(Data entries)

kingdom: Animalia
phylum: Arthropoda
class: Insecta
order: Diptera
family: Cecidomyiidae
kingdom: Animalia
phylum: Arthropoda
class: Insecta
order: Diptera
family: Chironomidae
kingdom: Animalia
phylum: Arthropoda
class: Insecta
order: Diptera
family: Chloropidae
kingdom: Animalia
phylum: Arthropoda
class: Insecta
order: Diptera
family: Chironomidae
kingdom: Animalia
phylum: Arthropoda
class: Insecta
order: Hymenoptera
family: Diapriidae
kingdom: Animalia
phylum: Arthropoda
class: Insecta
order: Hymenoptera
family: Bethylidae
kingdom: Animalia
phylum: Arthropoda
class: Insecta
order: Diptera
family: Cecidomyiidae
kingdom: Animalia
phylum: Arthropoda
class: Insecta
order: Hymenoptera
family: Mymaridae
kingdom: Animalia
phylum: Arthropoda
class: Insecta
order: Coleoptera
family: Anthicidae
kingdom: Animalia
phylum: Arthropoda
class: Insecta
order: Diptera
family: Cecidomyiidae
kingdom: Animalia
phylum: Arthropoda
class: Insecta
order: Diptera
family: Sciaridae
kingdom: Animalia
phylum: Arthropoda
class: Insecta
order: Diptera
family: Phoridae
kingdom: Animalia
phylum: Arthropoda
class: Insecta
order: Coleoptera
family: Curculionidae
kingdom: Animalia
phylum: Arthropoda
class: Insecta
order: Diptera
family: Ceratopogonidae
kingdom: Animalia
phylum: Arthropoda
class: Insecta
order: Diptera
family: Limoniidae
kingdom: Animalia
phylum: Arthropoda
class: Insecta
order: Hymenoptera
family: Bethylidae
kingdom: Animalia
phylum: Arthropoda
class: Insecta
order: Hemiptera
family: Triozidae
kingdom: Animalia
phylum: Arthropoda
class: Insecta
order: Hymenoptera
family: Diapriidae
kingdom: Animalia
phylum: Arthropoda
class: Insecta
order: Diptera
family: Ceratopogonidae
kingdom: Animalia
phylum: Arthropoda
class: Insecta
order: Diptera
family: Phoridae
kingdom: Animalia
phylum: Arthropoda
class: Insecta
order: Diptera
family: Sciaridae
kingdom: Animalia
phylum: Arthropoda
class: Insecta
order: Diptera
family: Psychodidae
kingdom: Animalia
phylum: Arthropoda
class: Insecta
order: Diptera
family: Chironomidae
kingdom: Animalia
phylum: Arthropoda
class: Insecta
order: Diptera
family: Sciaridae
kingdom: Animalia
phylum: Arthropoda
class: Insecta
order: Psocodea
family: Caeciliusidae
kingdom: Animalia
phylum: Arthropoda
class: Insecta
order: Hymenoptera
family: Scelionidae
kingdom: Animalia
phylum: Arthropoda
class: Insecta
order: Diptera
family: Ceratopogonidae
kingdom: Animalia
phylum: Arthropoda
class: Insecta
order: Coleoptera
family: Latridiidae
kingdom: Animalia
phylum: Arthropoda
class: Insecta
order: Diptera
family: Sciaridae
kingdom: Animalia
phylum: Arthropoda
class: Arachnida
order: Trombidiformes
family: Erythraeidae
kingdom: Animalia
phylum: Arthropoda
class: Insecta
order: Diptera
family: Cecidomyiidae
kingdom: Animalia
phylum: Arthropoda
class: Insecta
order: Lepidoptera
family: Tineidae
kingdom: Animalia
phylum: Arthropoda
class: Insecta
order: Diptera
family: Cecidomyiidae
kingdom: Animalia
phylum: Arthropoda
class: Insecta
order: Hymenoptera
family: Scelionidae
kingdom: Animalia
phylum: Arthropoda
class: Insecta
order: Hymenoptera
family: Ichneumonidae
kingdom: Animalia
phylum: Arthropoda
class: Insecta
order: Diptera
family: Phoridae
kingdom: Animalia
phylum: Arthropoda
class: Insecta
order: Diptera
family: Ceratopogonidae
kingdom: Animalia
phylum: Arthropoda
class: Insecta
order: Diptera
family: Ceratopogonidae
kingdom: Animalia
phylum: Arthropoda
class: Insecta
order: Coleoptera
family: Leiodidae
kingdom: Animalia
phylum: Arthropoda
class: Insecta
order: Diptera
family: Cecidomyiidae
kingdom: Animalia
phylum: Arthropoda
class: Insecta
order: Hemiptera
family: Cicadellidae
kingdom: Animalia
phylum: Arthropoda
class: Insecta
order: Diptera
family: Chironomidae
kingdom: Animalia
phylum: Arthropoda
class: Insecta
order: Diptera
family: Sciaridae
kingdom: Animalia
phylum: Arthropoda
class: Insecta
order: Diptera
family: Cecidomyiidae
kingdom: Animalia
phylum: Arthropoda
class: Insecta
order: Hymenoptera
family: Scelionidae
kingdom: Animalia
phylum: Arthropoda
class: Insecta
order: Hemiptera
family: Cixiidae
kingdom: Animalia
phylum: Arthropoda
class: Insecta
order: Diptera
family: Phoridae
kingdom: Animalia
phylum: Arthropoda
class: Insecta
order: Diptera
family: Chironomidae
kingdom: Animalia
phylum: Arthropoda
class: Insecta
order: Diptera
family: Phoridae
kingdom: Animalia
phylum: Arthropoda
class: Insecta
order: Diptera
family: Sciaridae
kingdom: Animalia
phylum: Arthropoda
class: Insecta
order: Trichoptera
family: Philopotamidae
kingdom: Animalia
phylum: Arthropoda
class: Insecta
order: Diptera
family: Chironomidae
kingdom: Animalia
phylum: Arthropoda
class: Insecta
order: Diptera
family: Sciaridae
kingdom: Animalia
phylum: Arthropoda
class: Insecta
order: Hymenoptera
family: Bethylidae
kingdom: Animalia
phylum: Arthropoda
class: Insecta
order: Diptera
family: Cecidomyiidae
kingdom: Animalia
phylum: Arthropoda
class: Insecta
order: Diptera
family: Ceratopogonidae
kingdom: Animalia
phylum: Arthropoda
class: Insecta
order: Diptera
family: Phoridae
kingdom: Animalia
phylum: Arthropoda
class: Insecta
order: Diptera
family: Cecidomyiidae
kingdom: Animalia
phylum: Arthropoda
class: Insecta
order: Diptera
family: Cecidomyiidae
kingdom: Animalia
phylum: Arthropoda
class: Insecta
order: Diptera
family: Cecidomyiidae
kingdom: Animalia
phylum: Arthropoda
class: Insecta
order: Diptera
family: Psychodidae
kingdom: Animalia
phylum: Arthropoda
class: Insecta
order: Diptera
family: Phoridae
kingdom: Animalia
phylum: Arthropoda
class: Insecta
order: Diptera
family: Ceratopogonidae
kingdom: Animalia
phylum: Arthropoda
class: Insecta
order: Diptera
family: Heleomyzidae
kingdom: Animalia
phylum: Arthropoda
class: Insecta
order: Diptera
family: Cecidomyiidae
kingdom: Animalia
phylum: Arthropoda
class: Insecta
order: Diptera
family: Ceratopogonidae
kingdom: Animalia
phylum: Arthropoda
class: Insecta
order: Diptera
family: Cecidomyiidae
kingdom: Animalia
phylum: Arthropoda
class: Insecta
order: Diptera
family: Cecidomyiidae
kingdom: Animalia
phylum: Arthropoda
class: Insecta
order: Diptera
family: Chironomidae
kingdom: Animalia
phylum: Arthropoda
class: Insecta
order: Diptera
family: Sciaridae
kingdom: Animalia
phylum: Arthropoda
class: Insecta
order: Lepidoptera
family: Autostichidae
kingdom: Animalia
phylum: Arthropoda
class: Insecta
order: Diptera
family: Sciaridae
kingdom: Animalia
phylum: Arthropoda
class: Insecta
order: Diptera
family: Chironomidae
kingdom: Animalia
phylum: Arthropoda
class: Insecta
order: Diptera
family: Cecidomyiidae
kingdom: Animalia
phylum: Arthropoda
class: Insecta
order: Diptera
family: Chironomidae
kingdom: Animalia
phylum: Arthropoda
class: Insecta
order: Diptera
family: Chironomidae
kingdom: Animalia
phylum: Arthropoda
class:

**What you should do:** Echo the rows verbatim, everything from the first line down to and including the line containing "family: Chloropidae".

**Full solution:**
kingdom: Animalia
phylum: Arthropoda
class: Insecta
order: Diptera
family: Cecidomyiidae
kingdom: Animalia
phylum: Arthropoda
class: Insecta
order: Diptera
family: Chironomidae
kingdom: Animalia
phylum: Arthropoda
class: Insecta
order: Diptera
family: Chloropidae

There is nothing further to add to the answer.